Listed entries>
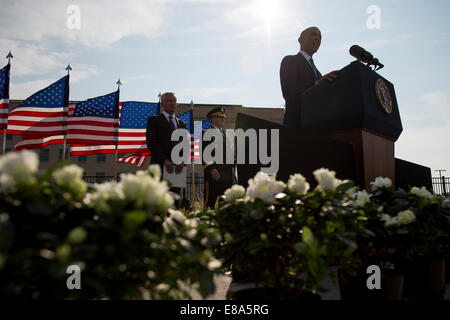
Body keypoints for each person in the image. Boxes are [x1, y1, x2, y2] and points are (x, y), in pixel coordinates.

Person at [280, 26, 339, 127]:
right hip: (296, 127)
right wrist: (317, 84)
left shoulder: (319, 74)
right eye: (313, 34)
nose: (317, 38)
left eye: (320, 37)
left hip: (317, 128)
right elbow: (289, 93)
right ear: (300, 39)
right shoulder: (290, 61)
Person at [146, 92, 187, 197]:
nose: (172, 103)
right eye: (169, 100)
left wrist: (182, 162)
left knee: (174, 202)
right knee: (159, 201)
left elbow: (185, 146)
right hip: (160, 167)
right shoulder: (154, 120)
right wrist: (165, 161)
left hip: (177, 170)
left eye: (174, 101)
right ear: (162, 104)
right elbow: (152, 143)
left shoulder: (182, 124)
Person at [202, 107, 236, 209]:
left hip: (227, 175)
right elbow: (205, 153)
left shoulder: (225, 134)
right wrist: (212, 169)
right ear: (214, 119)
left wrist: (235, 164)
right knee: (210, 203)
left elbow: (230, 153)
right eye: (221, 118)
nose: (223, 120)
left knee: (225, 204)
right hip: (214, 175)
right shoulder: (206, 133)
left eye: (223, 118)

Description of the task>
Copy every line that contains "shoulder" from the listing above.

Task answer>
left shoulder: (319, 74)
right shoulder: (290, 61)
right shoulder: (154, 120)
left shoulder: (182, 124)
left shoulder: (225, 134)
right shoulder: (206, 133)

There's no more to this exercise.